• _DATA_:
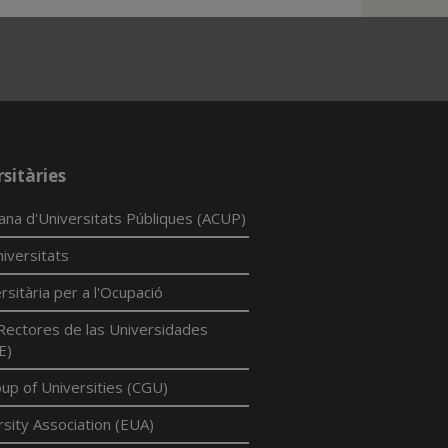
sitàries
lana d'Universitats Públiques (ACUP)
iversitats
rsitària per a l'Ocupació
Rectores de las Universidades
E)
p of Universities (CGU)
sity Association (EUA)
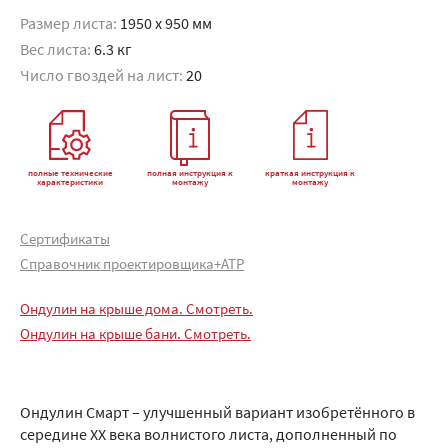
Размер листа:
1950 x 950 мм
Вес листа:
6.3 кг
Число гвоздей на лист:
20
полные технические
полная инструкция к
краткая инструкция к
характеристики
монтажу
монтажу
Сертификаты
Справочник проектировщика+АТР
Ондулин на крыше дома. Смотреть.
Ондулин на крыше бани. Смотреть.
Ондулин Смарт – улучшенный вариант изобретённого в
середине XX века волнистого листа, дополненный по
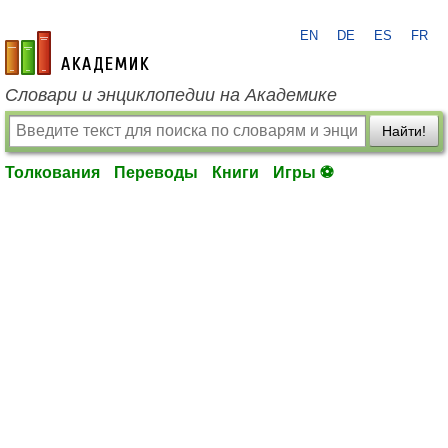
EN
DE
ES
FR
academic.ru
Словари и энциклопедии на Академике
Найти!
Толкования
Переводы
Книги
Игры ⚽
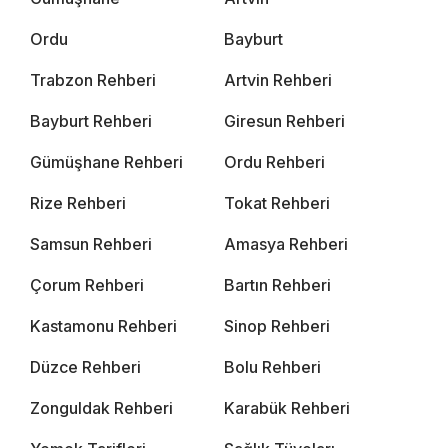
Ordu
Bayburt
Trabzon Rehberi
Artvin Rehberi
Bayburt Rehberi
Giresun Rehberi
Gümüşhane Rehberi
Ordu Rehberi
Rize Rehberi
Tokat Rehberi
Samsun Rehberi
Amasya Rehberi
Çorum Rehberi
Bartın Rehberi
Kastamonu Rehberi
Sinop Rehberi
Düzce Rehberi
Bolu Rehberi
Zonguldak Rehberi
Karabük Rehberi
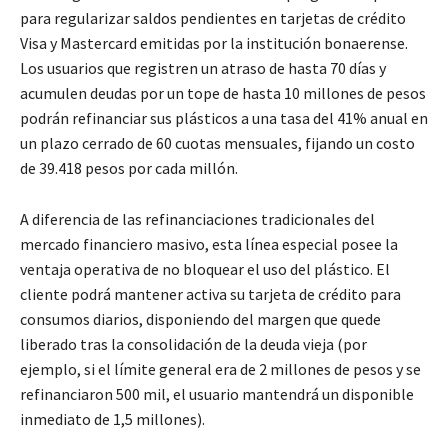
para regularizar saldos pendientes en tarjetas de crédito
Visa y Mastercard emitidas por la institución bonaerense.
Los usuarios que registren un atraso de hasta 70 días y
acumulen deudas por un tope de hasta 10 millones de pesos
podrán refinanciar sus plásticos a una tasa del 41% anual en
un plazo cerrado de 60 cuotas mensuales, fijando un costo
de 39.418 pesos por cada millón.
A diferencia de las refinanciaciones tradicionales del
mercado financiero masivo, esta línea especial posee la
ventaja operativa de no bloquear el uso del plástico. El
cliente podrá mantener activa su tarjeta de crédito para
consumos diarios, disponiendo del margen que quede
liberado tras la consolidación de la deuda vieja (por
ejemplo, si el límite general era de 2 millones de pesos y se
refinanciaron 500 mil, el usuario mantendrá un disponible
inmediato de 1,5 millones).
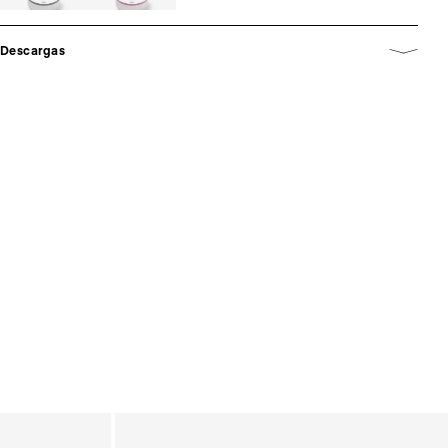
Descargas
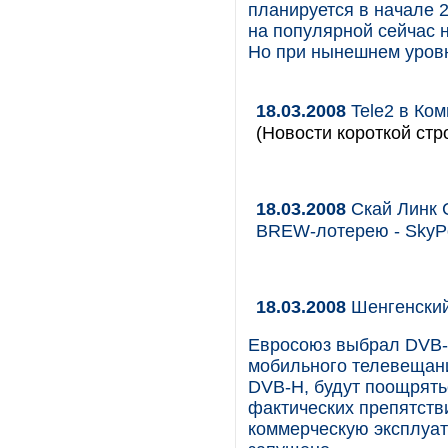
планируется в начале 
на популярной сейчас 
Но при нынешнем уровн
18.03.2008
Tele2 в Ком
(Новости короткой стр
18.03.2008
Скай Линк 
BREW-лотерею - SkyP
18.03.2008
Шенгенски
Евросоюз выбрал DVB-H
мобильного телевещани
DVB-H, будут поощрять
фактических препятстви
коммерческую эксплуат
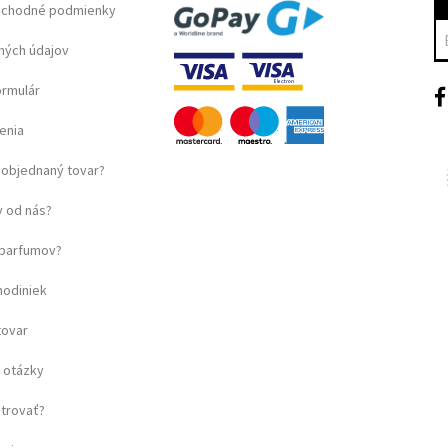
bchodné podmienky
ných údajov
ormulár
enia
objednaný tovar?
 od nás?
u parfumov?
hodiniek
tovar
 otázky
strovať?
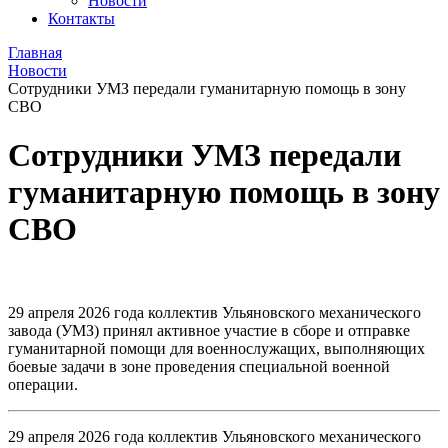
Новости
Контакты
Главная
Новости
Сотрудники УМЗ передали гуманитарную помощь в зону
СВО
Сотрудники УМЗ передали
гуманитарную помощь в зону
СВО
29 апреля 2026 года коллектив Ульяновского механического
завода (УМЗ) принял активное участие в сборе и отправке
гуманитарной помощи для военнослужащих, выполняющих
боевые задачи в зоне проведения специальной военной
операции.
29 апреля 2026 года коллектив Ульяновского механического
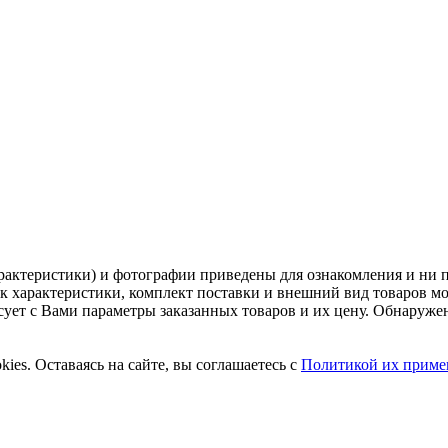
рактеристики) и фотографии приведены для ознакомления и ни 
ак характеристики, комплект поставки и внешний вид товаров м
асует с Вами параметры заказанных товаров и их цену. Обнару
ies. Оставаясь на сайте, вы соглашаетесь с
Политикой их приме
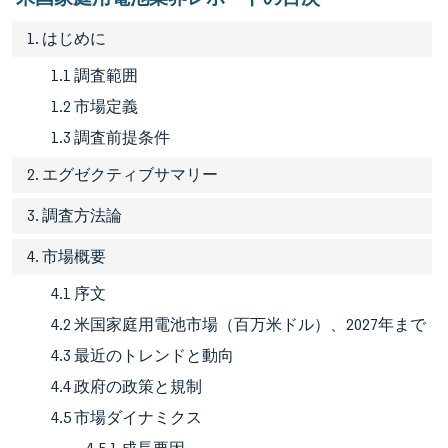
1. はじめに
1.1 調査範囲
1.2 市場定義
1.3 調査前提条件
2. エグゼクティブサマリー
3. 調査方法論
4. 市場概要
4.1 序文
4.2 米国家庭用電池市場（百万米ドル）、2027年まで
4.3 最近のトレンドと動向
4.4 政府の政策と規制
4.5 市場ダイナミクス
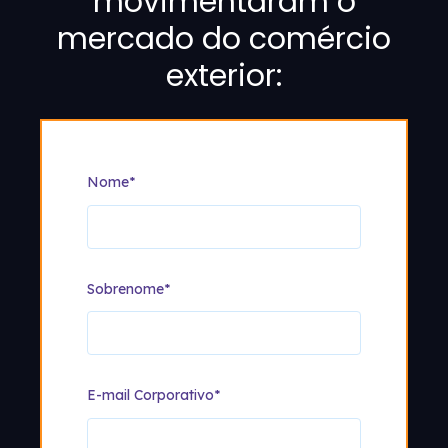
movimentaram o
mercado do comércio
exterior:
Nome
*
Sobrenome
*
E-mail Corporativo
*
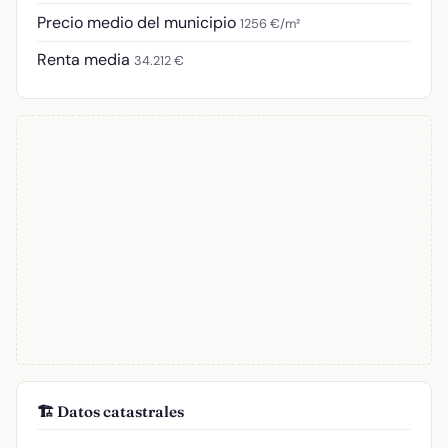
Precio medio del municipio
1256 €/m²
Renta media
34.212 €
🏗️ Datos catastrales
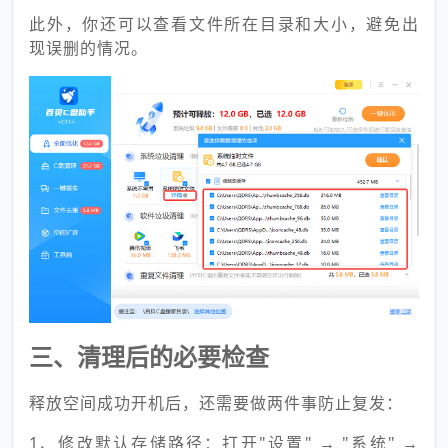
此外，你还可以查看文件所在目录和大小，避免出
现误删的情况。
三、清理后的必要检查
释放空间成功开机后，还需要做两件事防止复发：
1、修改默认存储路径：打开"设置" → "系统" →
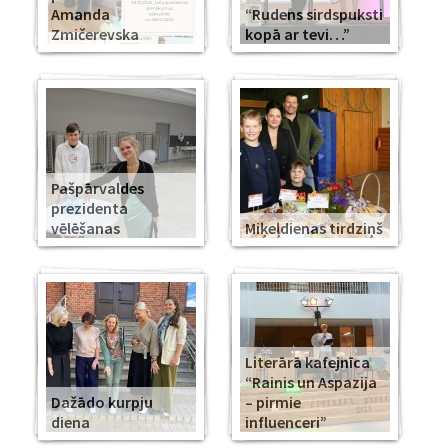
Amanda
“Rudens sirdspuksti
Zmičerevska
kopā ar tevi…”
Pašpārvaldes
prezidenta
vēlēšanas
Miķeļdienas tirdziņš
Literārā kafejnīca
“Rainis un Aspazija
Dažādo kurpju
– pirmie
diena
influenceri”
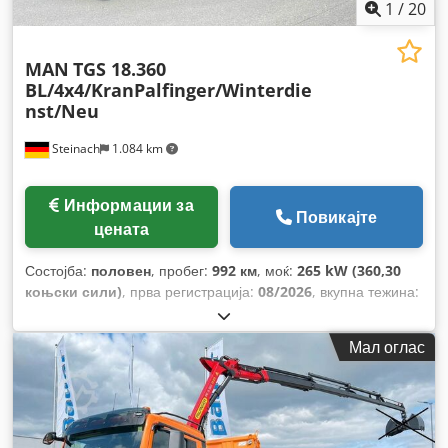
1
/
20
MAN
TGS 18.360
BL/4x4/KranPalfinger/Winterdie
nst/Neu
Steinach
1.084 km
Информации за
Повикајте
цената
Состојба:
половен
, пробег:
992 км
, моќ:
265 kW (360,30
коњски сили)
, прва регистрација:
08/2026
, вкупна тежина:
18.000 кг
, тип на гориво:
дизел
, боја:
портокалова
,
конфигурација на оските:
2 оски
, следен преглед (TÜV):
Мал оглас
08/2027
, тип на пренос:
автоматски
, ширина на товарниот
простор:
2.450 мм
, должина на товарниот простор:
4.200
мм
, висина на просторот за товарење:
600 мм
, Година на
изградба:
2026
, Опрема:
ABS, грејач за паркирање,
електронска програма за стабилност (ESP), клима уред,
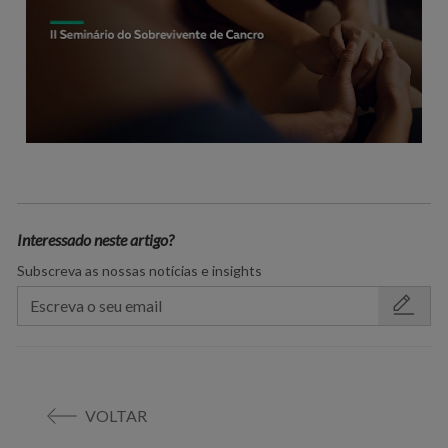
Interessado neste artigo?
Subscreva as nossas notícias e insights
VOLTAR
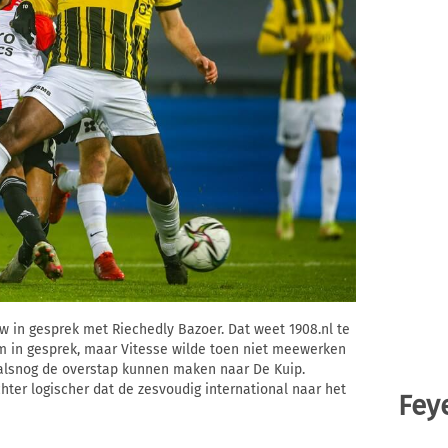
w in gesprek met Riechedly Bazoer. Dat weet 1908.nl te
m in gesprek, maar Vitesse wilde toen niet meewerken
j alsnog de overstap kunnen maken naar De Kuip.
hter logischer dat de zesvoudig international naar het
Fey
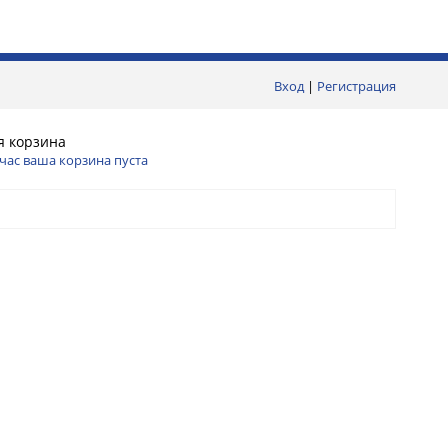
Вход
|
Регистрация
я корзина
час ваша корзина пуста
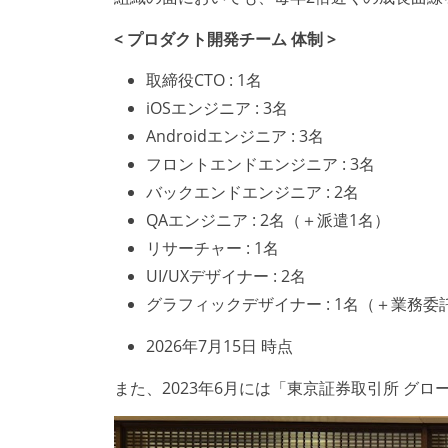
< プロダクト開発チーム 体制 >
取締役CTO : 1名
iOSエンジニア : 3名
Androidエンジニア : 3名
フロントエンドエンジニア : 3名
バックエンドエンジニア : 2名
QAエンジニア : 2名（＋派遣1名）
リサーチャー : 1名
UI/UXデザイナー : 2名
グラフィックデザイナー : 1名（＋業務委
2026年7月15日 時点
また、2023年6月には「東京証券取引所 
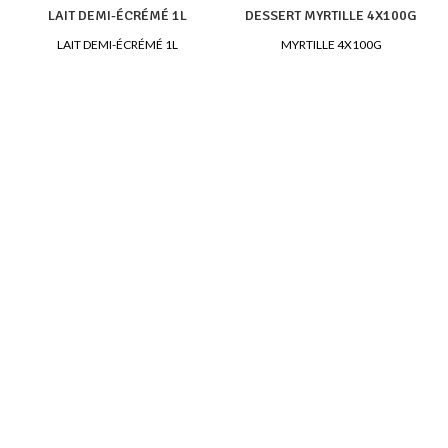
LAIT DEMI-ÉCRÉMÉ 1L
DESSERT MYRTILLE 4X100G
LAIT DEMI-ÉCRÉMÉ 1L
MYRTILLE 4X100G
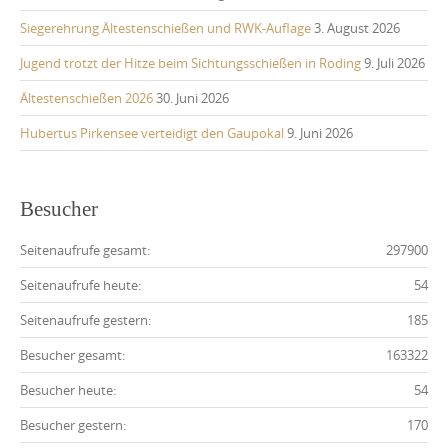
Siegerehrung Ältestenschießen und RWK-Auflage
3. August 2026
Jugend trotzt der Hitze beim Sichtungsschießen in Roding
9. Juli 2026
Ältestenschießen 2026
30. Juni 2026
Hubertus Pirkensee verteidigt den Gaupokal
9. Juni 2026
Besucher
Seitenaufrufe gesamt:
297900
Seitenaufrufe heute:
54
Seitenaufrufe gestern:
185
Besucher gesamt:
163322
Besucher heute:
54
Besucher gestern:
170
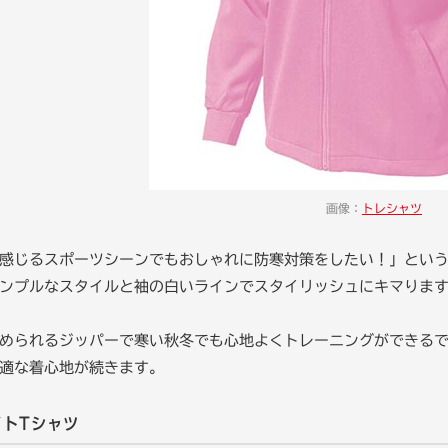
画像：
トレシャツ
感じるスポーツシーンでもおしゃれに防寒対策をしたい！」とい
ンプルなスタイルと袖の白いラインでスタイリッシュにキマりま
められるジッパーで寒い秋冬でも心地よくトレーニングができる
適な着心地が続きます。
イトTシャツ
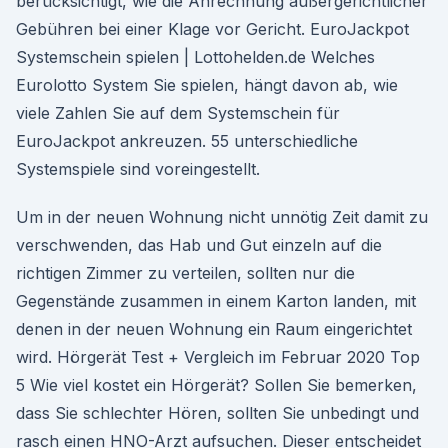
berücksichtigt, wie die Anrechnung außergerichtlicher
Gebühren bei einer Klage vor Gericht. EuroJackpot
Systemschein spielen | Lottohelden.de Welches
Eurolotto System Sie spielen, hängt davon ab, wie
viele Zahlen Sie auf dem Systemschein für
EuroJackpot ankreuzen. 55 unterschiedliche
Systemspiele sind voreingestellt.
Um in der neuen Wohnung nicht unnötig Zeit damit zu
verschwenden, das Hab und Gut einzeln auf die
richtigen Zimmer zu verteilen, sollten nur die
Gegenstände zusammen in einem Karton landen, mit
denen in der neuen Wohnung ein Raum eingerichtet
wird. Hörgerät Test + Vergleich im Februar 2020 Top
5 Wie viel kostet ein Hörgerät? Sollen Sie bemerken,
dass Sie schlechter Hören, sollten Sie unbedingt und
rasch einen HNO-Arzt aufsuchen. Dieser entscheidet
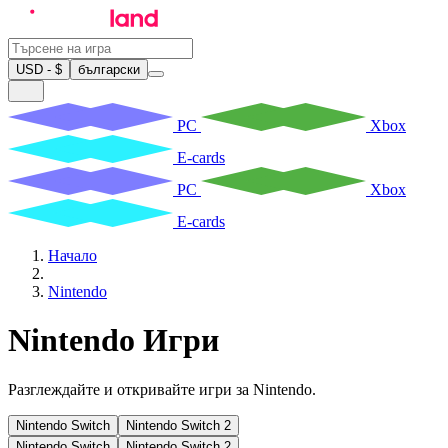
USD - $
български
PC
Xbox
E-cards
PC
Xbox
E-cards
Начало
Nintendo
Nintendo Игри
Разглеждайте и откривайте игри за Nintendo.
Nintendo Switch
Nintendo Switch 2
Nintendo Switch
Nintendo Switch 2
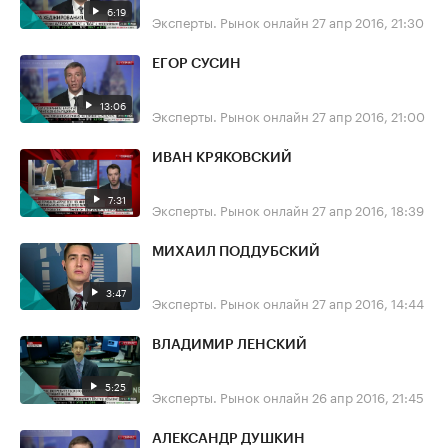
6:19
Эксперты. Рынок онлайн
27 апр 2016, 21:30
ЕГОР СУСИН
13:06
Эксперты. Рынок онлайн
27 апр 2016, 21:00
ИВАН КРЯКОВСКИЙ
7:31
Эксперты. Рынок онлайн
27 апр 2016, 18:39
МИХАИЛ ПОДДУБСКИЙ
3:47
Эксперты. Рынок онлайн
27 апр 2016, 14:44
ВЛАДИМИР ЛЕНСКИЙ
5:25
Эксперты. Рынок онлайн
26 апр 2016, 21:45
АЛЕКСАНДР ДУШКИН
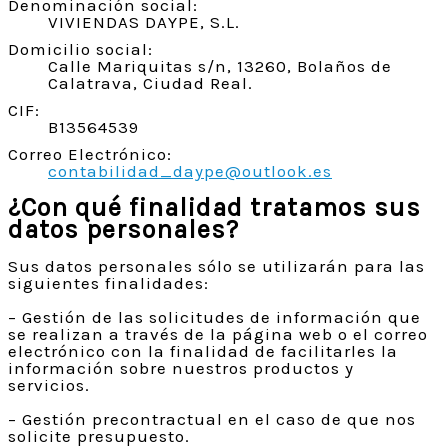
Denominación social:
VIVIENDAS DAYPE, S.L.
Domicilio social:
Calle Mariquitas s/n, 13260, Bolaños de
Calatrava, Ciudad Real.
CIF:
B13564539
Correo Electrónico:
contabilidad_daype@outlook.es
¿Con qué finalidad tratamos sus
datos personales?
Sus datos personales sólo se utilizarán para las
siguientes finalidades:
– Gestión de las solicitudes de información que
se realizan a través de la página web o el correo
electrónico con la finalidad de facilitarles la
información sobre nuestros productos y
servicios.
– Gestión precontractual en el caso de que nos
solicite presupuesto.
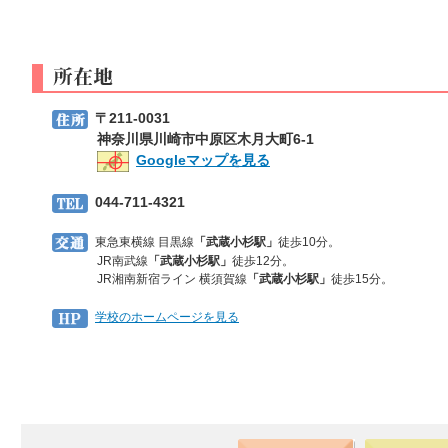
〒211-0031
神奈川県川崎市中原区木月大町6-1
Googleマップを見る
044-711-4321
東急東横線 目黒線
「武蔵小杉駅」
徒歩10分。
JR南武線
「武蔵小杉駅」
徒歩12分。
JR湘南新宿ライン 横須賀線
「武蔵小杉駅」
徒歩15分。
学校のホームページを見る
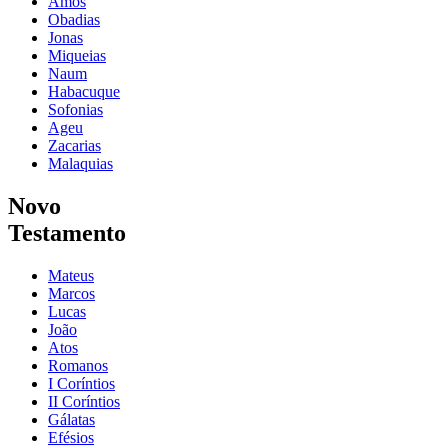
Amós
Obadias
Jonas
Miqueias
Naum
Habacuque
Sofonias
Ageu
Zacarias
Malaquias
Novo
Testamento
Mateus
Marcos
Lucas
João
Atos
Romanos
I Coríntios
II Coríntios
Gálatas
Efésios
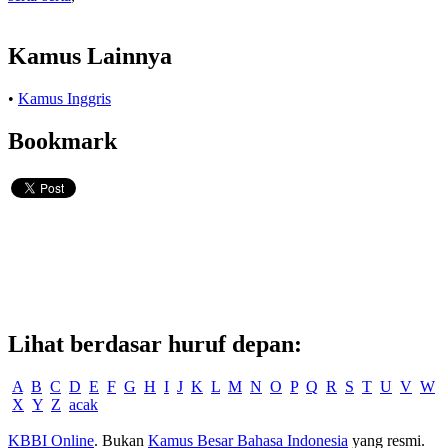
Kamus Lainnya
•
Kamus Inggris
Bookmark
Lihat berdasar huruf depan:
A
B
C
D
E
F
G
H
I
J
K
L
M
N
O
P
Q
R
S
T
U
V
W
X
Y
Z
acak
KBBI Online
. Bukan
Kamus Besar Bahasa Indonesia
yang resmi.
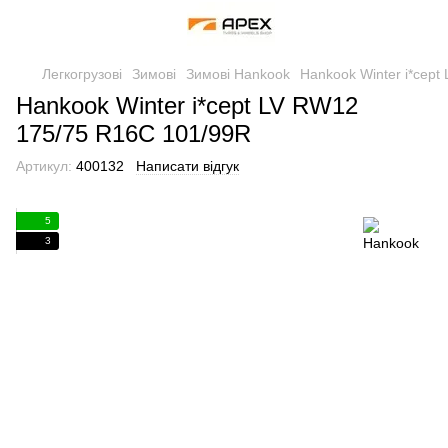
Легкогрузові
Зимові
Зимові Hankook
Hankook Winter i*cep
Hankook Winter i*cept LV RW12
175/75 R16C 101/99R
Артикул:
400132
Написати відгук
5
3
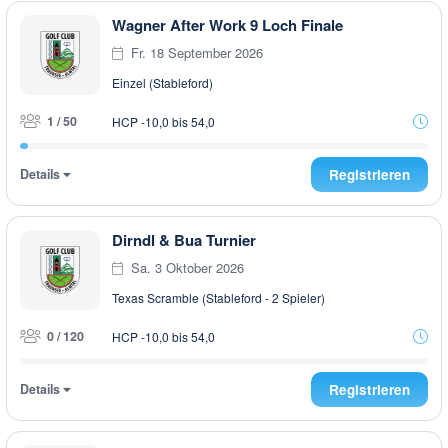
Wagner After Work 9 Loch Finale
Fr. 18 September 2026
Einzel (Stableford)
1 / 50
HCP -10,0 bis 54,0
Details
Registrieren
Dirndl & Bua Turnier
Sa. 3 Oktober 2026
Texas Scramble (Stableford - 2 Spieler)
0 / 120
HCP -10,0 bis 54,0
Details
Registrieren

• _WORK INSTRUCTION_: What lines of the data contain the string "Stableford"? List them.

• _EXERCISE SOLUTION_:
Einzel (Stableford)
Texas Scramble (Stableford - 2 Spieler)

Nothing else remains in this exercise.